Document Type

Article

Publication Date

2023

Publication Information

22 Florida State University Business Review 15 (2023)

Abstract

For many decades, the law of closely held businesses was the law of closely held corporations. For entrepreneurs and attorneys, the corporate liability shield was the key desideratum, and before the advent of limited liability companies the corporation was essentially the only game in town. Unfortunately, for many decades the liability shield came with a potentially dangerous price for minority owners. The traditional corporate norms of majority rule empowered majority shareholders to “oppress” minority shareholders or defeat such shareholders’ “reasonable expectations.”

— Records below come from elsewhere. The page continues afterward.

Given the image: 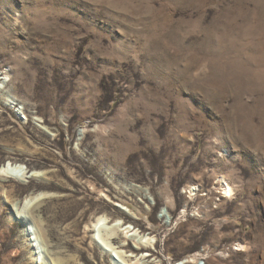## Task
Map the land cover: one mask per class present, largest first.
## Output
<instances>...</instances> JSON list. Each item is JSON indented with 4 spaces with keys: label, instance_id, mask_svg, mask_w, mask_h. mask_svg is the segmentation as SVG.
<instances>
[{
    "label": "rangeland",
    "instance_id": "obj_1",
    "mask_svg": "<svg viewBox=\"0 0 264 264\" xmlns=\"http://www.w3.org/2000/svg\"><path fill=\"white\" fill-rule=\"evenodd\" d=\"M119 263L264 264V0H0V264Z\"/></svg>",
    "mask_w": 264,
    "mask_h": 264
},
{
    "label": "bare ground",
    "instance_id": "obj_2",
    "mask_svg": "<svg viewBox=\"0 0 264 264\" xmlns=\"http://www.w3.org/2000/svg\"><path fill=\"white\" fill-rule=\"evenodd\" d=\"M24 167L21 166V165H18V164H14V163H8L7 165L3 166V168L1 169V172H3L6 176L8 177H12V178H21L23 177V175L25 174V171H24ZM32 172V173H31ZM31 174V176H34L36 177L37 175H40L39 172L37 171H30L28 172V175ZM5 176V177H6ZM225 195H231L232 192H233V189L228 185L226 184L225 185ZM43 196V194H38V195H31V196H28L26 197L22 202H21V206L18 207V212L14 213L15 216L17 214V216H20L23 220H26L28 219V216H26L29 208H30V205L37 202L40 197ZM19 204V203H17ZM15 204V206H19ZM16 209V208H15ZM103 222V219H98L95 223H94V226L97 227L98 224H100L101 226V223ZM28 224V223H27ZM125 226V225H123ZM125 233L127 234V236L129 237H136L138 238L139 237V241H141V244L145 243L148 247H152L153 245V239L149 236H140L136 231H135V228L131 227V226H127L125 228ZM140 244V245H141ZM146 254V253H145ZM147 256V255H146ZM42 262V261H40ZM120 264V263H119Z\"/></svg>",
    "mask_w": 264,
    "mask_h": 264
}]
</instances>
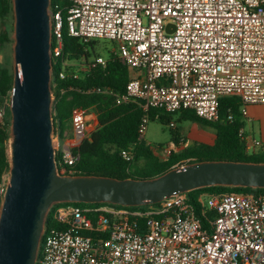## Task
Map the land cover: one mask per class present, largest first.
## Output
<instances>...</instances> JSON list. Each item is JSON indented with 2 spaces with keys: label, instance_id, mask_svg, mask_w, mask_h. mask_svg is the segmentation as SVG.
I'll list each match as a JSON object with an SVG mask.
<instances>
[{
  "label": "built area",
  "instance_id": "obj_1",
  "mask_svg": "<svg viewBox=\"0 0 264 264\" xmlns=\"http://www.w3.org/2000/svg\"><path fill=\"white\" fill-rule=\"evenodd\" d=\"M64 29L86 42H117L116 54L136 73L118 104L192 110L209 122L218 120L223 97L240 98L243 118L249 106L264 105V0H72L66 17L52 9L54 60L63 53ZM106 63L98 56L88 67ZM5 116L0 93V125ZM148 122L149 116L141 138ZM121 156L130 160V150ZM76 160L63 145L60 173L73 174ZM7 181L0 184V211ZM198 203L203 216L217 212L209 227L188 193L148 210L56 206L37 264H264V193H204Z\"/></svg>",
  "mask_w": 264,
  "mask_h": 264
},
{
  "label": "water",
  "instance_id": "obj_2",
  "mask_svg": "<svg viewBox=\"0 0 264 264\" xmlns=\"http://www.w3.org/2000/svg\"><path fill=\"white\" fill-rule=\"evenodd\" d=\"M52 1L13 0L10 171L0 211V264H37L55 204L141 207L206 187L264 189L263 162L205 160L144 179L61 174L53 114Z\"/></svg>",
  "mask_w": 264,
  "mask_h": 264
},
{
  "label": "trees",
  "instance_id": "obj_3",
  "mask_svg": "<svg viewBox=\"0 0 264 264\" xmlns=\"http://www.w3.org/2000/svg\"><path fill=\"white\" fill-rule=\"evenodd\" d=\"M52 2V9L62 10L66 17L72 0H53ZM13 15V0H0V47L13 42ZM99 42L101 41L86 42L81 37L70 36L64 29L63 53L54 60L52 89L55 95L53 114L58 163L63 144L75 135L76 130L72 127L77 118L80 116L89 124L90 116L95 115L97 122L94 130L88 135V131H82L77 141L71 144L72 154L77 160L69 172L75 175L144 179L164 174L178 163L188 164L205 160L264 163V154L260 156L248 154L246 123L241 113L242 102L238 97H223L220 100L219 118L215 122L201 119L192 110L169 113L163 109L152 108L146 112L140 102L118 104V96L126 92L128 83L136 77V73L113 52H106L105 67L89 68L90 62L101 56L97 47ZM77 62L78 64H74ZM13 89L14 70L10 65L0 62V93L6 105V116L3 124L0 125V184L10 171L12 123L10 99ZM177 114H179L178 121L189 120L212 128L216 139L212 144L196 143L192 147L184 148L181 152L173 150L169 157L161 159L150 146L146 145L144 138L140 137V127L147 116L150 119L157 117L165 124L171 125L173 117ZM71 128L73 130H70ZM179 138L180 135L174 138L177 147L180 145ZM123 149L130 150V160H125L121 156ZM142 160L146 162L145 168H150L152 173L146 171L133 175L128 172L132 169L131 165L134 162ZM204 193L260 194L264 193V189L213 186L189 192V202L196 207L202 226L209 227V220L216 218L217 212L209 211L206 216L201 214L198 197ZM62 204L82 207L89 205L86 203L55 204L47 215V228L55 225L52 221V213L56 206ZM156 206L158 204L127 208L148 210ZM140 224L145 227V220H140Z\"/></svg>",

Today, in almost all U.S. jurisdictions special rules protect minority shareholders from outright expropriation; controlling share-holders must avoid abusing their co-owners; and the law recognizes what was many years ago described as an “incorporated partner-ship” —i.e., “an intimate business venture [in which] stockholders . . . occupy a position similar to that of joint adventurers and partners” and, concomitantly, have important duties inter se.

However, today the closely held corporation (“CHC”) is no longer the only game in town. Far from it—in every U.S. jurisdiction, formations of limited liability companies far exceed new incorporations, and for some jurisdictions a better verb choice might be “dwarf.” Every year, the percentage of closely held businesses formed as a limited liability company rises as the percentage for corporations falls.

As with corporations, the overwhelming majority of limited liability companies are closely held, so increasingly disputes about power abuses within closely held businesses occur in the context of limited liability companies rather than corporations. Thus, it is worth asking: (i) whether corporate-like risks of oppression exist in the context of limited liability companies; (ii) if so, whether LLC law provides protections against oppression; and (iii) if so, to what extent do those protections parallel protections under the law of close corporations and (iv) in what ways do the former category of protections differ from the latter?

As this Article briefly recaps, and the author and a few others stated almost 30 years ago, the answer to the each of the first two questions is “yes.” The answer to the third question is “substantially,” while the answer to the fourth question is “somewhat for some protections against oppression, but not much (if at all) for others.” Therefore, understanding established CHC oppression doctrine should help judges, practitioners, and others understand the still developing doctrine of LLC oppression, and this Article seeks to provide the necessary help.